Makna zuhud menurut Imam al Jauzi, faarighul qalbi laa faarighulnyad (kosong di hati, tetapi tidak kosong di tangan). Saya teringan teman yang tempat tinggalnya di pesisir. Dia bekerja sebagai nelayan dan mempunyai pondok kecil dengan beberapa santri. Pada saat liburan santrinya yang dari kota pulang. Setelah pamit ke ustadz nya, santri ini dititipi surat oleh ustadznya untuk diberikan ustadznya yang tinggal di kota. Dalam hati santri itu menebak, kalau ustadznya yang ada di pesisir itu saja hidupnya pas-pasan, mungkin ustadznya yang di kota pasti lebih miskin. Tetapi, tebakan santri tersebut keliru, karena setelah ketemu alamat yang dituju, dia melihat rumah yang mewah lagi megah. Sangat kontras dengan ustadz dia yang ada di pesisir tersebut. Setelah menerima surat tersebut. ustadz itu membalas surat tersebut dan dititipkan kembali kepada santri tersebut. Setelah kembali lagi ke pondok yang ada di pesisir, santri tersebut memberikan surat balasan kepada ustadznya. Setelah membaca surat tersebut, si ustadz itu menangis, seperti ada penyesalan dalam dirinya. Karena merasa heran, santri tersebut memberanikan diri untuk bertanya, kenapa ustadz menangis setelah membaca surat dari ustadz beliau yang di kota. Ustadz tersebut menjelaskan bahwa ustadznya yang di kota itu memperingatkan dan menasihati agar di zuhud. Dia bertanya "sampai kapan kamu masih cinta dunia". Mendengar penjelasan itu, santri ini malah bertambah heran, bukankah ustadznya ustadz yang ada di kota itu jauh lebih kaya dari ustadz? Apa tidak terbalik, ustadz beliau yang di kota itu justru cinta dunia, karena rumahnya sangat megah. Benar, karena ikhtiarku untuk mencari harta selama ini, masuk di dalam hati. Ini yang membuat ibadahku kurang khusyu' karena terus kepikiran mencari harta dunia. Beda dengan ustadzku yang ada di kota, dia mempunyai harta banyak, tetapi tidak sampai di hati, hanya di tangan saja. Artinya, kalau harta itu datang, tidak membuatnya sombong, kalau suatu saat hilang dari tangannya, tidak membuatnya sedih. Karena hati beliau sudah di tata dan di camkan dalam hatinya, bahwa harta itu hakekat nya hanya titipan Allah. Semakin banyak harta, justeru semakin banyak hal yang harus di pertanggungjawabkan nanti di akhirat. Wallahu a'lam.

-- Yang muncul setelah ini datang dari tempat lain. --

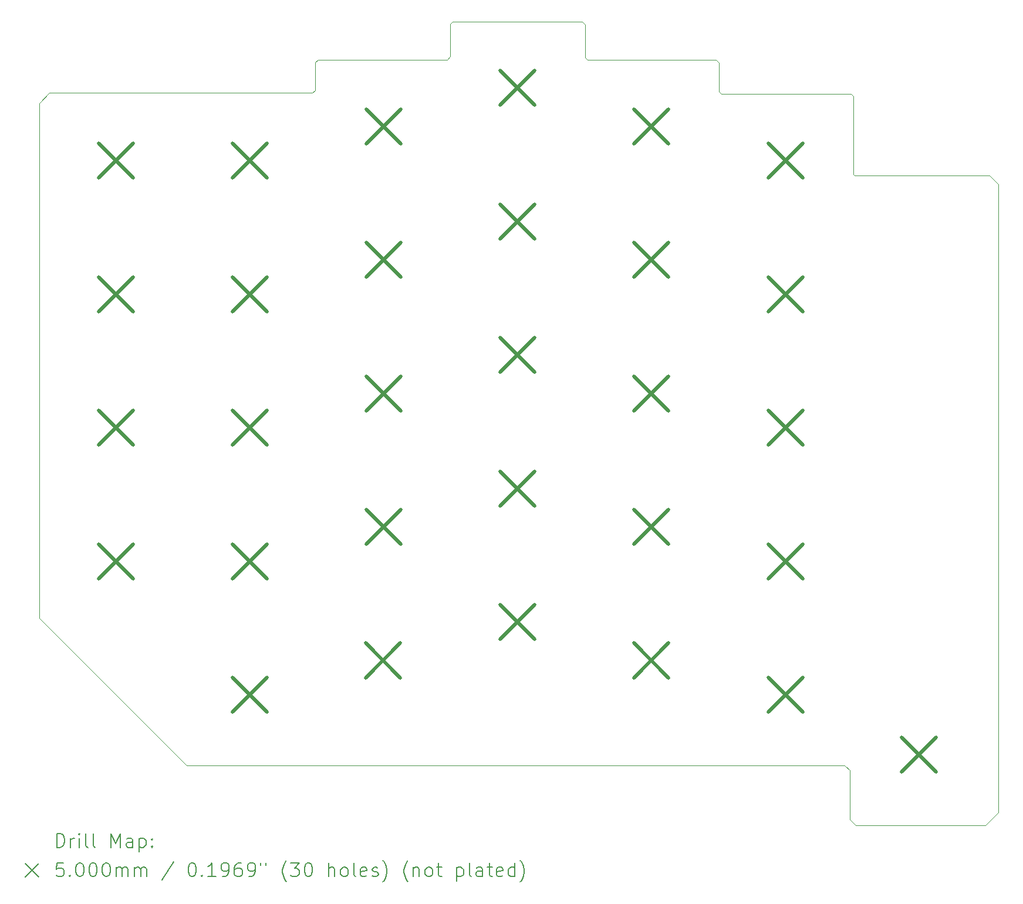
<source format=gbr>
%TF.GenerationSoftware,KiCad,Pcbnew,(6.0.8)*%
%TF.CreationDate,2023-02-14T17:54:35+07:00*%
%TF.ProjectId,dongle_256,646f6e67-6c65-45f3-9235-362e6b696361,rev?*%
%TF.SameCoordinates,Original*%
%TF.FileFunction,Drillmap*%
%TF.FilePolarity,Positive*%
%FSLAX45Y45*%
G04 Gerber Fmt 4.5, Leading zero omitted, Abs format (unit mm)*
G04 Created by KiCad (PCBNEW (6.0.8)) date 2023-02-14 17:54:35*
%MOMM*%
%LPD*%
G01*
G04 APERTURE LIST*
%ADD10C,0.100000*%
%ADD11C,0.200000*%
%ADD12C,0.500000*%
G04 APERTURE END LIST*
D10*
X16420000Y-14705000D02*
X14550000Y-14705000D01*
X6790000Y-3660000D02*
X8655000Y-3660000D01*
X8735000Y-3110000D02*
X10605000Y-3110000D01*
X2770000Y-4285000D02*
X2915000Y-4140000D01*
X8700000Y-3615000D02*
X8700000Y-3145000D01*
X10645000Y-3625000D02*
X10680000Y-3660000D01*
X2915000Y-4140000D02*
X6710000Y-4140000D01*
X12530000Y-3660000D02*
X12575000Y-3705000D01*
X16605000Y-14520000D02*
X16420000Y-14705000D01*
X14460000Y-14615000D02*
X14460000Y-13905000D01*
X12575000Y-3705000D02*
X12575000Y-4120000D01*
X14480000Y-4155000D02*
X14510000Y-4185000D01*
X2770000Y-11710000D02*
X2770000Y-4285000D01*
X14530000Y-5330000D02*
X16480000Y-5330000D01*
X14390000Y-13835000D02*
X4895000Y-13835000D01*
X14460000Y-13905000D02*
X14390000Y-13835000D01*
X8655000Y-3660000D02*
X8700000Y-3615000D01*
X12575000Y-4120000D02*
X12610000Y-4155000D01*
X10680000Y-3660000D02*
X12530000Y-3660000D01*
X16480000Y-5330000D02*
X16605000Y-5455000D01*
X14530000Y-5330000D02*
X14510000Y-5310000D01*
X4895000Y-13835000D02*
X2770000Y-11710000D01*
X14510000Y-4185000D02*
X14510000Y-5310000D01*
X6750000Y-4100000D02*
X6750000Y-3700000D01*
X10645000Y-3150000D02*
X10645000Y-3625000D01*
X6710000Y-4140000D02*
X6750000Y-4100000D01*
X16605000Y-14520000D02*
X16605000Y-5455000D01*
X6750000Y-3700000D02*
X6790000Y-3660000D01*
X14550000Y-14705000D02*
X14460000Y-14615000D01*
X12610000Y-4155000D02*
X14480000Y-4155000D01*
X10605000Y-3110000D02*
X10645000Y-3150000D01*
X8700000Y-3145000D02*
X8735000Y-3110000D01*
D11*
D12*
X3627000Y-4865725D02*
X4127000Y-5365725D01*
X4127000Y-4865725D02*
X3627000Y-5365725D01*
X3627000Y-6792300D02*
X4127000Y-7292300D01*
X4127000Y-6792300D02*
X3627000Y-7292300D01*
X3627000Y-8718875D02*
X4127000Y-9218875D01*
X4127000Y-8718875D02*
X3627000Y-9218875D01*
X3627000Y-10645450D02*
X4127000Y-11145450D01*
X4127000Y-10645450D02*
X3627000Y-11145450D01*
X5558000Y-12568300D02*
X6058000Y-13068300D01*
X6058000Y-12568300D02*
X5558000Y-13068300D01*
X5559000Y-4865725D02*
X6059000Y-5365725D01*
X6059000Y-4865725D02*
X5559000Y-5365725D01*
X5559000Y-6792300D02*
X6059000Y-7292300D01*
X6059000Y-6792300D02*
X5559000Y-7292300D01*
X5559000Y-8718875D02*
X6059000Y-9218875D01*
X6059000Y-8718875D02*
X5559000Y-9218875D01*
X5559000Y-10645450D02*
X6059000Y-11145450D01*
X6059000Y-10645450D02*
X5559000Y-11145450D01*
X7482000Y-12073550D02*
X7982000Y-12573550D01*
X7982000Y-12073550D02*
X7482000Y-12573550D01*
X7483000Y-4370975D02*
X7983000Y-4870975D01*
X7983000Y-4370975D02*
X7483000Y-4870975D01*
X7483000Y-6297550D02*
X7983000Y-6797550D01*
X7983000Y-6297550D02*
X7483000Y-6797550D01*
X7483000Y-8224125D02*
X7983000Y-8724125D01*
X7983000Y-8224125D02*
X7483000Y-8724125D01*
X7483000Y-10150700D02*
X7983000Y-10650700D01*
X7983000Y-10150700D02*
X7483000Y-10650700D01*
X9418000Y-11519550D02*
X9918000Y-12019550D01*
X9918000Y-11519550D02*
X9418000Y-12019550D01*
X9419000Y-3816975D02*
X9919000Y-4316975D01*
X9919000Y-3816975D02*
X9419000Y-4316975D01*
X9419000Y-5743550D02*
X9919000Y-6243550D01*
X9919000Y-5743550D02*
X9419000Y-6243550D01*
X9419000Y-7670125D02*
X9919000Y-8170125D01*
X9919000Y-7670125D02*
X9419000Y-8170125D01*
X9419000Y-9596700D02*
X9919000Y-10096700D01*
X9919000Y-9596700D02*
X9419000Y-10096700D01*
X11346000Y-12073550D02*
X11846000Y-12573550D01*
X11846000Y-12073550D02*
X11346000Y-12573550D01*
X11347000Y-4370975D02*
X11847000Y-4870975D01*
X11847000Y-4370975D02*
X11347000Y-4870975D01*
X11347000Y-6297550D02*
X11847000Y-6797550D01*
X11847000Y-6297550D02*
X11347000Y-6797550D01*
X11347000Y-8224125D02*
X11847000Y-8724125D01*
X11847000Y-8224125D02*
X11347000Y-8724125D01*
X11347000Y-10150700D02*
X11847000Y-10650700D01*
X11847000Y-10150700D02*
X11347000Y-10650700D01*
X13286000Y-12568300D02*
X13786000Y-13068300D01*
X13786000Y-12568300D02*
X13286000Y-13068300D01*
X13287000Y-4865725D02*
X13787000Y-5365725D01*
X13787000Y-4865725D02*
X13287000Y-5365725D01*
X13287000Y-6792300D02*
X13787000Y-7292300D01*
X13787000Y-6792300D02*
X13287000Y-7292300D01*
X13287000Y-8718875D02*
X13787000Y-9218875D01*
X13787000Y-8718875D02*
X13287000Y-9218875D01*
X13287000Y-10645450D02*
X13787000Y-11145450D01*
X13787000Y-10645450D02*
X13287000Y-11145450D01*
X15205000Y-13430300D02*
X15705000Y-13930300D01*
X15705000Y-13430300D02*
X15205000Y-13930300D01*
D11*
X3022619Y-15020476D02*
X3022619Y-14820476D01*
X3070238Y-14820476D01*
X3098809Y-14830000D01*
X3117857Y-14849048D01*
X3127381Y-14868095D01*
X3136905Y-14906190D01*
X3136905Y-14934762D01*
X3127381Y-14972857D01*
X3117857Y-14991905D01*
X3098809Y-15010952D01*
X3070238Y-15020476D01*
X3022619Y-15020476D01*
X3222619Y-15020476D02*
X3222619Y-14887143D01*
X3222619Y-14925238D02*
X3232143Y-14906190D01*
X3241667Y-14896667D01*
X3260714Y-14887143D01*
X3279762Y-14887143D01*
X3346428Y-15020476D02*
X3346428Y-14887143D01*
X3346428Y-14820476D02*
X3336905Y-14830000D01*
X3346428Y-14839524D01*
X3355952Y-14830000D01*
X3346428Y-14820476D01*
X3346428Y-14839524D01*
X3470238Y-15020476D02*
X3451190Y-15010952D01*
X3441667Y-14991905D01*
X3441667Y-14820476D01*
X3575000Y-15020476D02*
X3555952Y-15010952D01*
X3546428Y-14991905D01*
X3546428Y-14820476D01*
X3803571Y-15020476D02*
X3803571Y-14820476D01*
X3870238Y-14963333D01*
X3936905Y-14820476D01*
X3936905Y-15020476D01*
X4117857Y-15020476D02*
X4117857Y-14915714D01*
X4108333Y-14896667D01*
X4089286Y-14887143D01*
X4051190Y-14887143D01*
X4032143Y-14896667D01*
X4117857Y-15010952D02*
X4098809Y-15020476D01*
X4051190Y-15020476D01*
X4032143Y-15010952D01*
X4022619Y-14991905D01*
X4022619Y-14972857D01*
X4032143Y-14953809D01*
X4051190Y-14944286D01*
X4098809Y-14944286D01*
X4117857Y-14934762D01*
X4213095Y-14887143D02*
X4213095Y-15087143D01*
X4213095Y-14896667D02*
X4232143Y-14887143D01*
X4270238Y-14887143D01*
X4289286Y-14896667D01*
X4298810Y-14906190D01*
X4308333Y-14925238D01*
X4308333Y-14982381D01*
X4298810Y-15001428D01*
X4289286Y-15010952D01*
X4270238Y-15020476D01*
X4232143Y-15020476D01*
X4213095Y-15010952D01*
X4394048Y-15001428D02*
X4403571Y-15010952D01*
X4394048Y-15020476D01*
X4384524Y-15010952D01*
X4394048Y-15001428D01*
X4394048Y-15020476D01*
X4394048Y-14896667D02*
X4403571Y-14906190D01*
X4394048Y-14915714D01*
X4384524Y-14906190D01*
X4394048Y-14896667D01*
X4394048Y-14915714D01*
X2565000Y-15250000D02*
X2765000Y-15450000D01*
X2765000Y-15250000D02*
X2565000Y-15450000D01*
X3117857Y-15240476D02*
X3022619Y-15240476D01*
X3013095Y-15335714D01*
X3022619Y-15326190D01*
X3041667Y-15316667D01*
X3089286Y-15316667D01*
X3108333Y-15326190D01*
X3117857Y-15335714D01*
X3127381Y-15354762D01*
X3127381Y-15402381D01*
X3117857Y-15421428D01*
X3108333Y-15430952D01*
X3089286Y-15440476D01*
X3041667Y-15440476D01*
X3022619Y-15430952D01*
X3013095Y-15421428D01*
X3213095Y-15421428D02*
X3222619Y-15430952D01*
X3213095Y-15440476D01*
X3203571Y-15430952D01*
X3213095Y-15421428D01*
X3213095Y-15440476D01*
X3346428Y-15240476D02*
X3365476Y-15240476D01*
X3384524Y-15250000D01*
X3394048Y-15259524D01*
X3403571Y-15278571D01*
X3413095Y-15316667D01*
X3413095Y-15364286D01*
X3403571Y-15402381D01*
X3394048Y-15421428D01*
X3384524Y-15430952D01*
X3365476Y-15440476D01*
X3346428Y-15440476D01*
X3327381Y-15430952D01*
X3317857Y-15421428D01*
X3308333Y-15402381D01*
X3298809Y-15364286D01*
X3298809Y-15316667D01*
X3308333Y-15278571D01*
X3317857Y-15259524D01*
X3327381Y-15250000D01*
X3346428Y-15240476D01*
X3536905Y-15240476D02*
X3555952Y-15240476D01*
X3575000Y-15250000D01*
X3584524Y-15259524D01*
X3594048Y-15278571D01*
X3603571Y-15316667D01*
X3603571Y-15364286D01*
X3594048Y-15402381D01*
X3584524Y-15421428D01*
X3575000Y-15430952D01*
X3555952Y-15440476D01*
X3536905Y-15440476D01*
X3517857Y-15430952D01*
X3508333Y-15421428D01*
X3498809Y-15402381D01*
X3489286Y-15364286D01*
X3489286Y-15316667D01*
X3498809Y-15278571D01*
X3508333Y-15259524D01*
X3517857Y-15250000D01*
X3536905Y-15240476D01*
X3727381Y-15240476D02*
X3746428Y-15240476D01*
X3765476Y-15250000D01*
X3775000Y-15259524D01*
X3784524Y-15278571D01*
X3794048Y-15316667D01*
X3794048Y-15364286D01*
X3784524Y-15402381D01*
X3775000Y-15421428D01*
X3765476Y-15430952D01*
X3746428Y-15440476D01*
X3727381Y-15440476D01*
X3708333Y-15430952D01*
X3698809Y-15421428D01*
X3689286Y-15402381D01*
X3679762Y-15364286D01*
X3679762Y-15316667D01*
X3689286Y-15278571D01*
X3698809Y-15259524D01*
X3708333Y-15250000D01*
X3727381Y-15240476D01*
X3879762Y-15440476D02*
X3879762Y-15307143D01*
X3879762Y-15326190D02*
X3889286Y-15316667D01*
X3908333Y-15307143D01*
X3936905Y-15307143D01*
X3955952Y-15316667D01*
X3965476Y-15335714D01*
X3965476Y-15440476D01*
X3965476Y-15335714D02*
X3975000Y-15316667D01*
X3994048Y-15307143D01*
X4022619Y-15307143D01*
X4041667Y-15316667D01*
X4051190Y-15335714D01*
X4051190Y-15440476D01*
X4146428Y-15440476D02*
X4146428Y-15307143D01*
X4146428Y-15326190D02*
X4155952Y-15316667D01*
X4175000Y-15307143D01*
X4203571Y-15307143D01*
X4222619Y-15316667D01*
X4232143Y-15335714D01*
X4232143Y-15440476D01*
X4232143Y-15335714D02*
X4241667Y-15316667D01*
X4260714Y-15307143D01*
X4289286Y-15307143D01*
X4308333Y-15316667D01*
X4317857Y-15335714D01*
X4317857Y-15440476D01*
X4708333Y-15230952D02*
X4536905Y-15488095D01*
X4965476Y-15240476D02*
X4984524Y-15240476D01*
X5003571Y-15250000D01*
X5013095Y-15259524D01*
X5022619Y-15278571D01*
X5032143Y-15316667D01*
X5032143Y-15364286D01*
X5022619Y-15402381D01*
X5013095Y-15421428D01*
X5003571Y-15430952D01*
X4984524Y-15440476D01*
X4965476Y-15440476D01*
X4946429Y-15430952D01*
X4936905Y-15421428D01*
X4927381Y-15402381D01*
X4917857Y-15364286D01*
X4917857Y-15316667D01*
X4927381Y-15278571D01*
X4936905Y-15259524D01*
X4946429Y-15250000D01*
X4965476Y-15240476D01*
X5117857Y-15421428D02*
X5127381Y-15430952D01*
X5117857Y-15440476D01*
X5108333Y-15430952D01*
X5117857Y-15421428D01*
X5117857Y-15440476D01*
X5317857Y-15440476D02*
X5203571Y-15440476D01*
X5260714Y-15440476D02*
X5260714Y-15240476D01*
X5241667Y-15269048D01*
X5222619Y-15288095D01*
X5203571Y-15297619D01*
X5413095Y-15440476D02*
X5451190Y-15440476D01*
X5470238Y-15430952D01*
X5479762Y-15421428D01*
X5498810Y-15392857D01*
X5508333Y-15354762D01*
X5508333Y-15278571D01*
X5498810Y-15259524D01*
X5489286Y-15250000D01*
X5470238Y-15240476D01*
X5432143Y-15240476D01*
X5413095Y-15250000D01*
X5403571Y-15259524D01*
X5394048Y-15278571D01*
X5394048Y-15326190D01*
X5403571Y-15345238D01*
X5413095Y-15354762D01*
X5432143Y-15364286D01*
X5470238Y-15364286D01*
X5489286Y-15354762D01*
X5498810Y-15345238D01*
X5508333Y-15326190D01*
X5679762Y-15240476D02*
X5641667Y-15240476D01*
X5622619Y-15250000D01*
X5613095Y-15259524D01*
X5594048Y-15288095D01*
X5584524Y-15326190D01*
X5584524Y-15402381D01*
X5594048Y-15421428D01*
X5603571Y-15430952D01*
X5622619Y-15440476D01*
X5660714Y-15440476D01*
X5679762Y-15430952D01*
X5689286Y-15421428D01*
X5698809Y-15402381D01*
X5698809Y-15354762D01*
X5689286Y-15335714D01*
X5679762Y-15326190D01*
X5660714Y-15316667D01*
X5622619Y-15316667D01*
X5603571Y-15326190D01*
X5594048Y-15335714D01*
X5584524Y-15354762D01*
X5794048Y-15440476D02*
X5832143Y-15440476D01*
X5851190Y-15430952D01*
X5860714Y-15421428D01*
X5879762Y-15392857D01*
X5889286Y-15354762D01*
X5889286Y-15278571D01*
X5879762Y-15259524D01*
X5870238Y-15250000D01*
X5851190Y-15240476D01*
X5813095Y-15240476D01*
X5794048Y-15250000D01*
X5784524Y-15259524D01*
X5775000Y-15278571D01*
X5775000Y-15326190D01*
X5784524Y-15345238D01*
X5794048Y-15354762D01*
X5813095Y-15364286D01*
X5851190Y-15364286D01*
X5870238Y-15354762D01*
X5879762Y-15345238D01*
X5889286Y-15326190D01*
X5965476Y-15240476D02*
X5965476Y-15278571D01*
X6041667Y-15240476D02*
X6041667Y-15278571D01*
X6336905Y-15516667D02*
X6327381Y-15507143D01*
X6308333Y-15478571D01*
X6298809Y-15459524D01*
X6289286Y-15430952D01*
X6279762Y-15383333D01*
X6279762Y-15345238D01*
X6289286Y-15297619D01*
X6298809Y-15269048D01*
X6308333Y-15250000D01*
X6327381Y-15221428D01*
X6336905Y-15211905D01*
X6394048Y-15240476D02*
X6517857Y-15240476D01*
X6451190Y-15316667D01*
X6479762Y-15316667D01*
X6498809Y-15326190D01*
X6508333Y-15335714D01*
X6517857Y-15354762D01*
X6517857Y-15402381D01*
X6508333Y-15421428D01*
X6498809Y-15430952D01*
X6479762Y-15440476D01*
X6422619Y-15440476D01*
X6403571Y-15430952D01*
X6394048Y-15421428D01*
X6641667Y-15240476D02*
X6660714Y-15240476D01*
X6679762Y-15250000D01*
X6689286Y-15259524D01*
X6698809Y-15278571D01*
X6708333Y-15316667D01*
X6708333Y-15364286D01*
X6698809Y-15402381D01*
X6689286Y-15421428D01*
X6679762Y-15430952D01*
X6660714Y-15440476D01*
X6641667Y-15440476D01*
X6622619Y-15430952D01*
X6613095Y-15421428D01*
X6603571Y-15402381D01*
X6594048Y-15364286D01*
X6594048Y-15316667D01*
X6603571Y-15278571D01*
X6613095Y-15259524D01*
X6622619Y-15250000D01*
X6641667Y-15240476D01*
X6946428Y-15440476D02*
X6946428Y-15240476D01*
X7032143Y-15440476D02*
X7032143Y-15335714D01*
X7022619Y-15316667D01*
X7003571Y-15307143D01*
X6975000Y-15307143D01*
X6955952Y-15316667D01*
X6946428Y-15326190D01*
X7155952Y-15440476D02*
X7136905Y-15430952D01*
X7127381Y-15421428D01*
X7117857Y-15402381D01*
X7117857Y-15345238D01*
X7127381Y-15326190D01*
X7136905Y-15316667D01*
X7155952Y-15307143D01*
X7184524Y-15307143D01*
X7203571Y-15316667D01*
X7213095Y-15326190D01*
X7222619Y-15345238D01*
X7222619Y-15402381D01*
X7213095Y-15421428D01*
X7203571Y-15430952D01*
X7184524Y-15440476D01*
X7155952Y-15440476D01*
X7336905Y-15440476D02*
X7317857Y-15430952D01*
X7308333Y-15411905D01*
X7308333Y-15240476D01*
X7489286Y-15430952D02*
X7470238Y-15440476D01*
X7432143Y-15440476D01*
X7413095Y-15430952D01*
X7403571Y-15411905D01*
X7403571Y-15335714D01*
X7413095Y-15316667D01*
X7432143Y-15307143D01*
X7470238Y-15307143D01*
X7489286Y-15316667D01*
X7498809Y-15335714D01*
X7498809Y-15354762D01*
X7403571Y-15373809D01*
X7575000Y-15430952D02*
X7594048Y-15440476D01*
X7632143Y-15440476D01*
X7651190Y-15430952D01*
X7660714Y-15411905D01*
X7660714Y-15402381D01*
X7651190Y-15383333D01*
X7632143Y-15373809D01*
X7603571Y-15373809D01*
X7584524Y-15364286D01*
X7575000Y-15345238D01*
X7575000Y-15335714D01*
X7584524Y-15316667D01*
X7603571Y-15307143D01*
X7632143Y-15307143D01*
X7651190Y-15316667D01*
X7727381Y-15516667D02*
X7736905Y-15507143D01*
X7755952Y-15478571D01*
X7765476Y-15459524D01*
X7775000Y-15430952D01*
X7784524Y-15383333D01*
X7784524Y-15345238D01*
X7775000Y-15297619D01*
X7765476Y-15269048D01*
X7755952Y-15250000D01*
X7736905Y-15221428D01*
X7727381Y-15211905D01*
X8089286Y-15516667D02*
X8079762Y-15507143D01*
X8060714Y-15478571D01*
X8051190Y-15459524D01*
X8041667Y-15430952D01*
X8032143Y-15383333D01*
X8032143Y-15345238D01*
X8041667Y-15297619D01*
X8051190Y-15269048D01*
X8060714Y-15250000D01*
X8079762Y-15221428D01*
X8089286Y-15211905D01*
X8165476Y-15307143D02*
X8165476Y-15440476D01*
X8165476Y-15326190D02*
X8175000Y-15316667D01*
X8194048Y-15307143D01*
X8222619Y-15307143D01*
X8241667Y-15316667D01*
X8251190Y-15335714D01*
X8251190Y-15440476D01*
X8375000Y-15440476D02*
X8355952Y-15430952D01*
X8346428Y-15421428D01*
X8336905Y-15402381D01*
X8336905Y-15345238D01*
X8346428Y-15326190D01*
X8355952Y-15316667D01*
X8375000Y-15307143D01*
X8403571Y-15307143D01*
X8422619Y-15316667D01*
X8432143Y-15326190D01*
X8441667Y-15345238D01*
X8441667Y-15402381D01*
X8432143Y-15421428D01*
X8422619Y-15430952D01*
X8403571Y-15440476D01*
X8375000Y-15440476D01*
X8498810Y-15307143D02*
X8575000Y-15307143D01*
X8527381Y-15240476D02*
X8527381Y-15411905D01*
X8536905Y-15430952D01*
X8555952Y-15440476D01*
X8575000Y-15440476D01*
X8794048Y-15307143D02*
X8794048Y-15507143D01*
X8794048Y-15316667D02*
X8813095Y-15307143D01*
X8851190Y-15307143D01*
X8870238Y-15316667D01*
X8879762Y-15326190D01*
X8889286Y-15345238D01*
X8889286Y-15402381D01*
X8879762Y-15421428D01*
X8870238Y-15430952D01*
X8851190Y-15440476D01*
X8813095Y-15440476D01*
X8794048Y-15430952D01*
X9003571Y-15440476D02*
X8984524Y-15430952D01*
X8975000Y-15411905D01*
X8975000Y-15240476D01*
X9165476Y-15440476D02*
X9165476Y-15335714D01*
X9155952Y-15316667D01*
X9136905Y-15307143D01*
X9098810Y-15307143D01*
X9079762Y-15316667D01*
X9165476Y-15430952D02*
X9146429Y-15440476D01*
X9098810Y-15440476D01*
X9079762Y-15430952D01*
X9070238Y-15411905D01*
X9070238Y-15392857D01*
X9079762Y-15373809D01*
X9098810Y-15364286D01*
X9146429Y-15364286D01*
X9165476Y-15354762D01*
X9232143Y-15307143D02*
X9308333Y-15307143D01*
X9260714Y-15240476D02*
X9260714Y-15411905D01*
X9270238Y-15430952D01*
X9289286Y-15440476D01*
X9308333Y-15440476D01*
X9451190Y-15430952D02*
X9432143Y-15440476D01*
X9394048Y-15440476D01*
X9375000Y-15430952D01*
X9365476Y-15411905D01*
X9365476Y-15335714D01*
X9375000Y-15316667D01*
X9394048Y-15307143D01*
X9432143Y-15307143D01*
X9451190Y-15316667D01*
X9460714Y-15335714D01*
X9460714Y-15354762D01*
X9365476Y-15373809D01*
X9632143Y-15440476D02*
X9632143Y-15240476D01*
X9632143Y-15430952D02*
X9613095Y-15440476D01*
X9575000Y-15440476D01*
X9555952Y-15430952D01*
X9546429Y-15421428D01*
X9536905Y-15402381D01*
X9536905Y-15345238D01*
X9546429Y-15326190D01*
X9555952Y-15316667D01*
X9575000Y-15307143D01*
X9613095Y-15307143D01*
X9632143Y-15316667D01*
X9708333Y-15516667D02*
X9717857Y-15507143D01*
X9736905Y-15478571D01*
X9746429Y-15459524D01*
X9755952Y-15430952D01*
X9765476Y-15383333D01*
X9765476Y-15345238D01*
X9755952Y-15297619D01*
X9746429Y-15269048D01*
X9736905Y-15250000D01*
X9717857Y-15221428D01*
X9708333Y-15211905D01*
M02*

</source>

Maka, sesorang muslim dipersilahkan untuk kaya. Islam mendorong pemeluknya untuk mempunya harta kekayaan. Banyak ajaran Islam yang bisa menjadi dasar, bahwa seorang muslim harus kaya. Misalnya, ada perintah al yadul ulya khairum nin yadis suflaa (tangan di atas lebih baik dari tangan di bawah). Seorang muslim diwajibkan menunaikan ibadah haji, diwajibkan shalat, diwajibkan membayar zakat, dlsb. Bagaimana bisa tangan di atas kalau tetap miskin? Bagaimana berangkat haji kalau tidak punya sarana untuk berangkat ke tanah suci? Bagaimana bisa shalat kalau tidak punya sarana untuk menutup aurat? Bagaimana bisa bayar zakat kalau tidak punya harta? Sehingga, kekayaan bisa mengantarkan surga, jika bisa mengelolanya dengan baik, sebaliknya harta juga bisa mengantarkan ke neraka jika tidak bisa mengelola dengan baik pula.